The UK government should issue a warning to British citizens implicated in the Israeli military’s alleged war crimes in Gaza, a former UN diplomat has advised, days after a report was lodged with the Metropolitan Police.
At least 10 British citizens are suspected of involvement in war crimes and rights abuses while fighting with the Israeli military in Gaza, according to the report compiled by UK charity the Public Interest Legal Centre.
A government response is needed while the Met Police review the 240-page document, said Andrew Whitley, a former director of the UN agency for Palestinian refugees, UNRWA.
“At minimum we should ask that the UK government should declare that any British citizens who've taken part in alleged atrocities or war crimes should be subject to prosecution,” Mr Whitley said.
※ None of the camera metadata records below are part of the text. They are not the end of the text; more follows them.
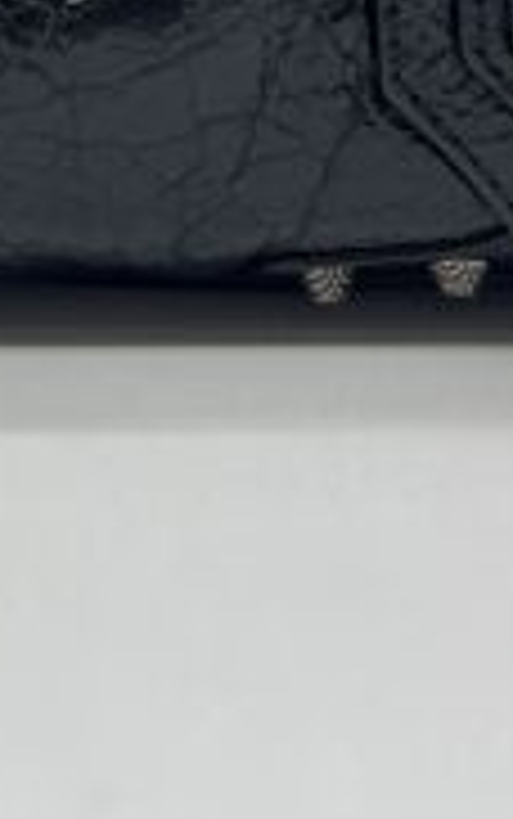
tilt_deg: -9.2
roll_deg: +0.3
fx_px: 3462
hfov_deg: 8.4
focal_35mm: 155
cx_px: -140
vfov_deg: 12.4
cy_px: -626
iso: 40
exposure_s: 1/100
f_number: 1.5
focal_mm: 5.7
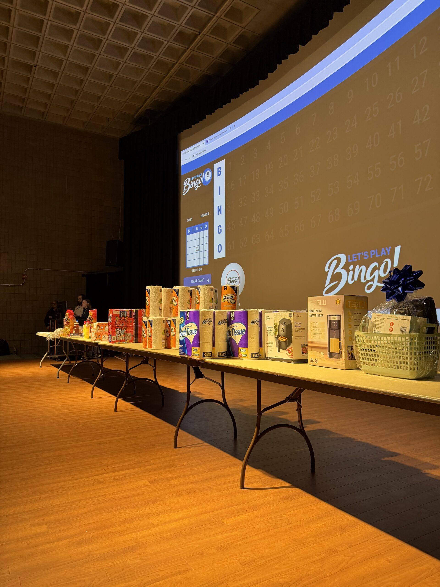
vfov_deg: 71.6
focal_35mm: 24
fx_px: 407
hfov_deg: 56.8
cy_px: 294
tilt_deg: +3.4
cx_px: 220
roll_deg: +0.1
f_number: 1.78
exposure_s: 1/60
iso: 200
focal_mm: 6.76
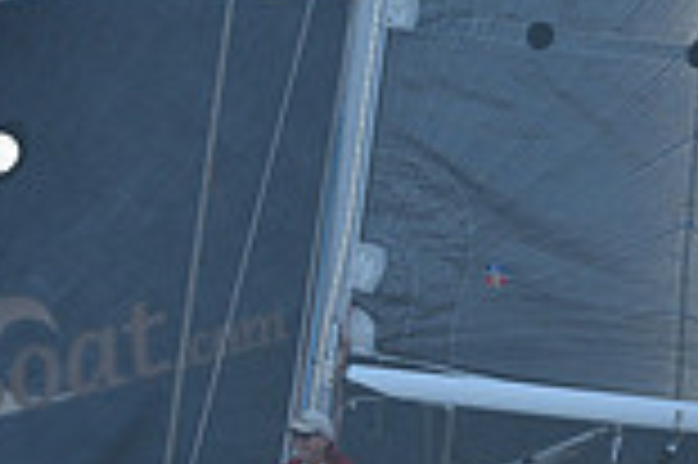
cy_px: 561
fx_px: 5074
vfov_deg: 5.2
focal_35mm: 262
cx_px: 522
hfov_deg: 7.9
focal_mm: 70
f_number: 4.5
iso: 320
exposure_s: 1/500
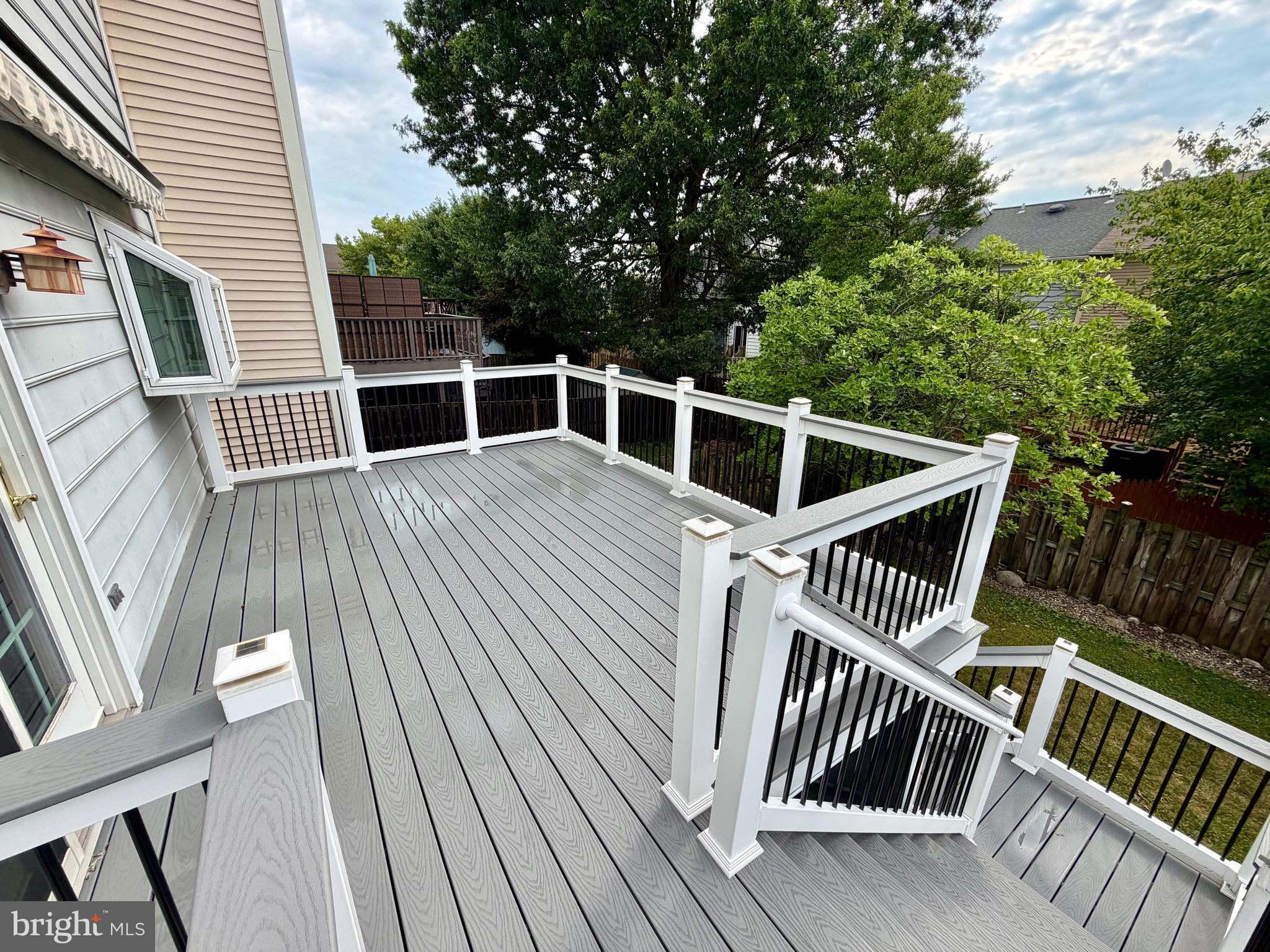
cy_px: 476
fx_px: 514
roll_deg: +0.1
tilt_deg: -18.6
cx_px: 635
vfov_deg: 85.7
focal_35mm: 14
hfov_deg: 102.1
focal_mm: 2.22
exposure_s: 1/726
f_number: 2.2
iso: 40
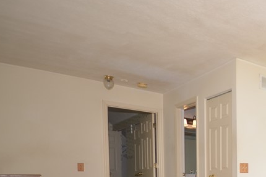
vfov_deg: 32.1
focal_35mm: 38
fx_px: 280
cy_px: 179
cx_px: 318
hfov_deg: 38.1
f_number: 4.5
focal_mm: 10
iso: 200
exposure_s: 1/80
He also called on the Home Office to restrict access to visas for Jewish settlers coming to the UK. Israelis can enter Britain with an Electronic Travel Authorisation, whereas Palestinians must apply for UK visas.
“One very simple tool that can be used is visas. If you live beyond the green line [in the occupied territories], you should be treated in exactly the same way as [your] Palestinian neighbours in next-door villages, who are obliged to get visas to get to the UK,” he said at an event at the Frontline Club.
“Why can’t an Israeli who lives beyond the green line, who lives in occupied territory, also be obliged to get a visa?”
Mr Whitley is chairman of the British Palestine Project, a grouping of former British diplomats and historians seeking a resolution to the Israel-Palestine conflict, based on the role that the UK has played in the conflict.
The group last year called on the new Labour government to recognise Palestine immediately, and to impose stricter arms embargoes and wide-reaching sanctions on Jewish settlers in the occupied West Bank.
Mr Whitley said the project’s contact with UK officials on the Palestinian issue had grown in recent weeks, while the government is being criticised by its own MPs for failing to take decisive action on Israel’s military campaign in Gaza.
“Foreign Office ministers are feeling a lot of pressure on this and are finding it difficult to defend the line,” he said, at an event at the Frontline Club in London.

Lessons from history
With options for diplomacy running short, campaigners have turned to historical agreements, such as the Camp David Accords between Israel and Egypt in the late 1970s.
The agreement is the subject of a new film by British director Gillian Mosely, which outlines the history of the Israel-Palestine conflict from the Nakba in 1948 to the peace deal brokered by US President Jimmy Carter in 1978.
Ms Mosely said there was a need for “easily accessible histories” of the conflict. She said the last “thorough” British television series on the Israel-Palestine conflict was produced by ITV in 1976.
“As the Gaza war broke and I watched the discussions around it. I was more and more horrified to see the level of context was minimal,” she said, after her film, From Nakba to Camp David: 1947-1979, was screened at the London event.

She told The National that while “fairly extensive” footage of the Nakba was available in British archives, it might not have been accessible for years because it was “mislabelled”.
“I kept asking the archive houses if there was any moving footage of the Nakba, of the refugees. They kept saying 'no we only have stills'. While I was making this, I found, mislabelled, that footage. That was a very exciting thing,” she said.
The key flaws in the Camp David negotiations risk repeating themselves today, said Mr Whitley. “The Palestinians did not have any seat at the table. There was no way in which they could be represented,” he said.
Former cabinet minister Clare Short, who served in Tony Blair’s Labour government, said the focus needs to be on justice that empowers the Palestinians and gives them a more level playing field in negotiations.
“You can't have an overwhelming power and a very weak one and have equal negotiations,” she said.
Calls for change
The UK government should listen to the “youth demand” about Palestine on the UK's streets, or risk creating a gulf between the political establishment and younger generations, said Ms Short.
“I don’t know how much [pro-Palestine demonstrations] frighten the political establishment, but they do your heart good,” she said. “The future does belong to justice for Palestine.”
Ms Short told The National that the pro-Palestine Boycott, Divestment and Sanctions movement will take time to achieve results. “There have been lots of victories – firms withdrawing from settlements [but] it's a bit overwhelmed by the horrors in Gaza at the moment,” she said.